The rest of the stores are pretty straightforward, with the register being loaded into the accumulator, and then stored at the location pointed to by dptr. Lastly the dptr is loaded with 4000h and the internal RAM locations are stored. I notice a problem with this routine. I need to load the PSW with a 00h, to make sure that we are using bank 0. I'll change that for BEGIN3.ASM. Otherwise, if we were in one of the ISR's, the r0 and r1 that is used wouldn't end up in the proper locatons.
The first to go are r0 and r1, which are then used for the rest of the locations. When all have been dumped, the program goes into a closed loop, and waits there forever. Now the LOAD/RUN can be placed in the LOAD position, and DUMPI.EXE can be ran on the PC to see the data. You can also run DUMPM.EXE to view any external memory.

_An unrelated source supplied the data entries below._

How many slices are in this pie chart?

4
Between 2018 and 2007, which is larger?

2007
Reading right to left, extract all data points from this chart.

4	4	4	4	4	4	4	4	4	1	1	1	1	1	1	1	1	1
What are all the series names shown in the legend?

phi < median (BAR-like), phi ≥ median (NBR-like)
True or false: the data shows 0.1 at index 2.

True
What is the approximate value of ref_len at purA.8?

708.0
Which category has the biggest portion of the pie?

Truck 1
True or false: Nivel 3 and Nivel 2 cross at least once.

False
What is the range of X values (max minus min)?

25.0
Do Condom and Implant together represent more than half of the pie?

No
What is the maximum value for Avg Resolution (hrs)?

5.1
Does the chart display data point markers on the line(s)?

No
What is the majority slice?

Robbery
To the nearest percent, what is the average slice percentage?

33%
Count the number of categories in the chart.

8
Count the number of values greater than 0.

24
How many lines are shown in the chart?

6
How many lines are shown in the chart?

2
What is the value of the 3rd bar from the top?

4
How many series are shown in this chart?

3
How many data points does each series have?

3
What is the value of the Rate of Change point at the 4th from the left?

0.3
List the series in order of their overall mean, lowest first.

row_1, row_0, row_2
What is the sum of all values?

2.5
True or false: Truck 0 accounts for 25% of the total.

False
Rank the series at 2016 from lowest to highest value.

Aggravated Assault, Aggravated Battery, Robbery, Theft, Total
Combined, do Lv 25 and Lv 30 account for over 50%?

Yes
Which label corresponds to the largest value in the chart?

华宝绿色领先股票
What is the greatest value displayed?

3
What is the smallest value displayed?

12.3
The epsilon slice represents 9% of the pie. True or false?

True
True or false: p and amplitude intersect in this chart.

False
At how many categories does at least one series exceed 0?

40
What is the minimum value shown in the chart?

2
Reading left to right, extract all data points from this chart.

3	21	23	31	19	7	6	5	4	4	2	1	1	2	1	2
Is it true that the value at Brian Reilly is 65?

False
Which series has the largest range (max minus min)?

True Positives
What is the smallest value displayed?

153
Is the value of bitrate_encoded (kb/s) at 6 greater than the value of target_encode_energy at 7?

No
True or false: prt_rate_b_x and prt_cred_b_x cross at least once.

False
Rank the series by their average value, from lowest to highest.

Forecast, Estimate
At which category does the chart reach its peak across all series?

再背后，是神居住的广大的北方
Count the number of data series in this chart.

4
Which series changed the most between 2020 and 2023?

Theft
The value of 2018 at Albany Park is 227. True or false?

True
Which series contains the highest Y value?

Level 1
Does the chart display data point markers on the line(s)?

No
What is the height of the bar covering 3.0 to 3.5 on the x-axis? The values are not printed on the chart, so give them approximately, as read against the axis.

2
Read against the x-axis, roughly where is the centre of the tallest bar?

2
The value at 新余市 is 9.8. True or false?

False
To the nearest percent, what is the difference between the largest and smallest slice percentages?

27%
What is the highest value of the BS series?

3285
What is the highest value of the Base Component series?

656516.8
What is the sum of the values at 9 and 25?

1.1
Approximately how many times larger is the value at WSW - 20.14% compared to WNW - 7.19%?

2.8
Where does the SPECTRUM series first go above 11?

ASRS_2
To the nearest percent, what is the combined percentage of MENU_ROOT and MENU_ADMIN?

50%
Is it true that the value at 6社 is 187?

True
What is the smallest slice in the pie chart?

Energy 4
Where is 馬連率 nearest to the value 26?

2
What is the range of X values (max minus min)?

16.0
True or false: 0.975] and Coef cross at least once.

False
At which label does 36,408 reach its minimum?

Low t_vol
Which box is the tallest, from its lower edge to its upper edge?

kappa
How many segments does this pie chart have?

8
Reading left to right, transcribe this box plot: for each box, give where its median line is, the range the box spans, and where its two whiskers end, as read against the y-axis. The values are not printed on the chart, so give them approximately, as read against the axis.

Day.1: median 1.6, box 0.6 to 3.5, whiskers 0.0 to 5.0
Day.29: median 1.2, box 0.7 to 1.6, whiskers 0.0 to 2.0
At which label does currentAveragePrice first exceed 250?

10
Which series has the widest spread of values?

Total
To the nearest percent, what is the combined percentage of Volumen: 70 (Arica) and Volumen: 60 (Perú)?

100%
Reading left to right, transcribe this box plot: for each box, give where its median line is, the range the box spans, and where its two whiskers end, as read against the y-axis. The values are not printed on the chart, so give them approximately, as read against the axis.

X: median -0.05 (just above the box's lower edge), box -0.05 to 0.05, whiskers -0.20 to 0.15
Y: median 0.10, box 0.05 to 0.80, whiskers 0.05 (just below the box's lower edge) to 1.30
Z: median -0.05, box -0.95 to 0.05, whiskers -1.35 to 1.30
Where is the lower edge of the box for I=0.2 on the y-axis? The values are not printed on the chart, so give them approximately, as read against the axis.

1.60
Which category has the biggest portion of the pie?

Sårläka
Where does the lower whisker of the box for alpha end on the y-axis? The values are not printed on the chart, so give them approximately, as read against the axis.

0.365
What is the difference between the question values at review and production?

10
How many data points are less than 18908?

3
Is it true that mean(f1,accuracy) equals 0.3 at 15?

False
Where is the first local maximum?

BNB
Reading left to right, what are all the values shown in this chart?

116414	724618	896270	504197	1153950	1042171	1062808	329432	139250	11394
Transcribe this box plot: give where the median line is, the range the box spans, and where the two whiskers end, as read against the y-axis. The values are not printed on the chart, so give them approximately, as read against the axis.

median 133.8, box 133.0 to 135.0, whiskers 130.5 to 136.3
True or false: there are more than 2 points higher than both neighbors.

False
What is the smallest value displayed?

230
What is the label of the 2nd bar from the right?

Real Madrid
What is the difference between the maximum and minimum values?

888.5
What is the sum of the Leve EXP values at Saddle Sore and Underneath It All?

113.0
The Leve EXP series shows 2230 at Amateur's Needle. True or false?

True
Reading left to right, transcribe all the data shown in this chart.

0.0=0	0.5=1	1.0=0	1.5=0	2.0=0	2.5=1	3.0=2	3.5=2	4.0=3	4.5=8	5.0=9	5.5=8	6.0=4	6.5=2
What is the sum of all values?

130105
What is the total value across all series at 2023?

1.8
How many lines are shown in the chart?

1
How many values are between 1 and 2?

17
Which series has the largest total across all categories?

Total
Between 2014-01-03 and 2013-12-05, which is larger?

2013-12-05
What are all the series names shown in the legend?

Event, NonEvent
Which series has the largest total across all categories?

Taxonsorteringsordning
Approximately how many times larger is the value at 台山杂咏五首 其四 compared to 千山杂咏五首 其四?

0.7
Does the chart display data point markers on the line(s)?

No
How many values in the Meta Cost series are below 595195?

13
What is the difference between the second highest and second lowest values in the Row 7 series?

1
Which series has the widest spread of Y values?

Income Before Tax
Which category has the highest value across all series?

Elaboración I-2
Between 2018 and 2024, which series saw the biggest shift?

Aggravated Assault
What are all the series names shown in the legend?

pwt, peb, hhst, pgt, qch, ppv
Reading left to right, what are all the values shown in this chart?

See the docs in kenutils.zip for more info on this.
You'll notice, towards the end of the listing, a sort of template (msg01) and some text that was used by a routine called stmsg. This was to output a startup message in the display. The routine is still in the code, and you can see how the display is arranged. Following that are various lookup tables and at the end is some X-10 information.
THIS IS THE END
That ends this course. I'm sorry I took so long, but at least it's done now. I Hope that I gave you the itch to go further, since what I've given you here is definitly not the last word on micros. It's just a feeble beginning. I may update this course from time to time, to fix problems that I find. I will try to indicate it by changing dates on the various lessons. By the time you read this I will have updated BEGIN3.ASM to reflect the things that I noticed were wrong in BEGIN2.ASM. However begin2.asm is functional and will run perfectly, as written. I will also update the schematic to show the parts connected to the analog inputs of the A/D converter.
Good luck on your pursuits, and God Bless You.